Emília Tavares, inédito
Março de 2006
As reflexões teóricas e o trabalho de Ernesto de Sousa na área da Fotografia foram fundamentais para a instauração da contemporaneidade artística nacional. O médium que mais importância tinha tido, ao longo do século XX, para a reformulação dos conceitos artísticos modernistas, permanecera em Portugal, e por isso mesmo, uma das áreas mais arreigadas a um discurso visual propagandístico oficial, e completamente desvinculada de toda e qualquer actualização de pressupostos formais e teóricos.
Ernesto de Sousa adere às primeiras rupturas com o redutor ambiente de concursos e salões fotográficos, bem como das publicações a estes adstritas, ao lançar a breve mas fracturante revista PLANO FOCAL, na década de 50, em que se assistiam ainda às ressonâncias de um Surrealismo nacional inesperado. Ao longo de 5 números, a revista propõe uma actualização dos conteúdos fotográficos informativos e formativos em que, entre outras situações de relevância, a historicamente mais importante foi uma entrevista a Man Ray (1890-1976), publicada no número de Maio-Junho de 1953.
O caso português de aproximação à experimentação vanguardista fotográfica tinha acontecido em exposição apenas um ano antes, através dos trabalhos de Fernando Lemos (1926) expostos a 5 de Janeiro de 1952 na Casa Jalco, em Lisboa, na mostra surrealista conjunta com Marcelino Vespeira (1925-2002) e Fernando Azevedo (1923-2002). É dessa data o texto de António Pedro, também ele caso isolado, de reflexão sobre uma linguagem fotográfica derisória e experimental, inédita no panorama fotográfico nacional.
Ernesto de Sousa confessaria em 1978 ter sido uma entrevista conduzida com ingenuidade de época, o mais provável perante um Man Ray descrédito sobre a validade do Surrealismo e revelando a sua fotografia como um meio para fazer pintura. O sempre pintor Man Ray, tornado célebre fotógrafo surrealista, seria resolvido pela lucidez mais tardia de Ernesto de Sousa como o grande artista dadaísta.
As suas reflexões da década de 70 sobre a "nova fotografia" são no essencial sobre a transfiguração do olhar, e dessa aliança de memória e desejo que o olhar comanda. Para Ernesto de Sousa, a fotografia transporta em si todo o jogo universal e arcaico entre desejo e captura, o que ela transformou em relação a esse jogo cíclico foi a capacidade de registo, de contenção desse momento.
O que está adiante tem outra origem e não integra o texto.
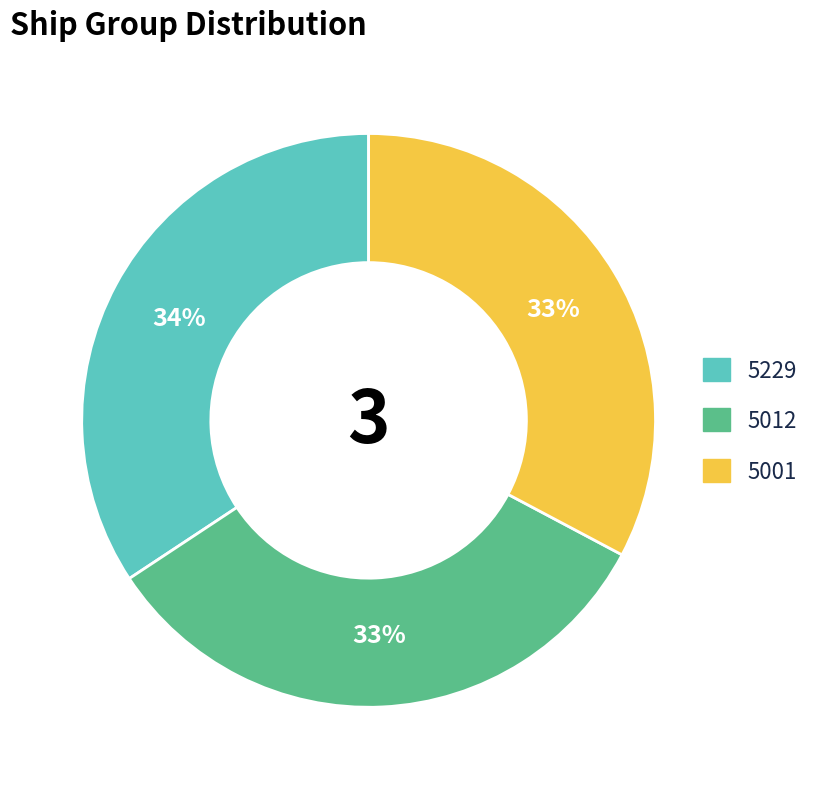

To the nearest percent, what portion does 5012 represent?

33%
A fotografia é assim um caminho do desejo, Olympia, Gradiva, Intimate Pieces, são percursos de uma busca entre ver e desejar, a que a reconceptualização psicanalítica de Freud e Lacan dão suporte teórico e ponto de partida reflexivo.
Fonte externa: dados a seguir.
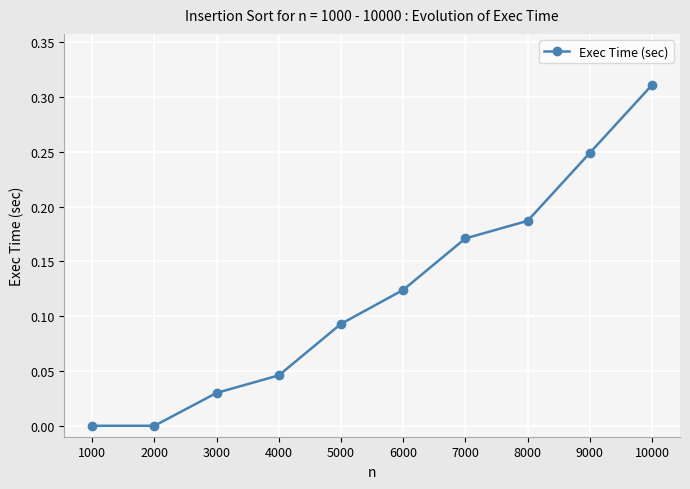

Which category has the highest value across all series?

10000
Ernesto de Sousa propõe, a propósito da capacidade repetitiva, reprodutível da fotografia e das artes gráficas em geral, a originalidade do social, uma reconfiguração do conceito de original e único da obra de arte, fundamentado em Bachelard, e nas suas proposições de intrínseca concepção da imagem no receptor, é quem recebe a imagem que a faz, é aí que ela cria raízes.
Os media de reprodução configuravam a possibilidade de sincretismo expressivo, que permitiria integrar a obra de arte e a actividade artística no contexto generalizado da actividade humana, um meio para a sociabilização do gesto artístico, e para a multiplicação da sua génese.
A partir da década de 70, Ernesto de Sousa torna transversais estas duas linguagens fotográficas, a do desejo e a do sincretismo expressivo, muito embora ambas confluam numa clara transformação do social. Almada, um nome de guerra, é a este propósito a obra multimédia em que a fotografia como instrumento catalisador de significados encontra a sua melhor expressão. Ao fundir todos os limites expressivos e formais entre imagem e texto, função e conteúdo, tradição e memória, originalidade e repetição, a obra torna-se a produção do instante e sobrevive apenas em função da sua reprodutibilidade, do seu dar a ver-se numa outra ordem social, num tempo diferente.
A fotografia no pensamento de Ernesto de Sousa será sempre o refazer, já que a reprodução, no sentido desmultiplicador, é a índole da mudança, porque o sentido da obra não está em si para ser transmitido ao outro, será sempre o outro a exponenciar a obra e a inclui-la numa linguagem quotidiana socializante.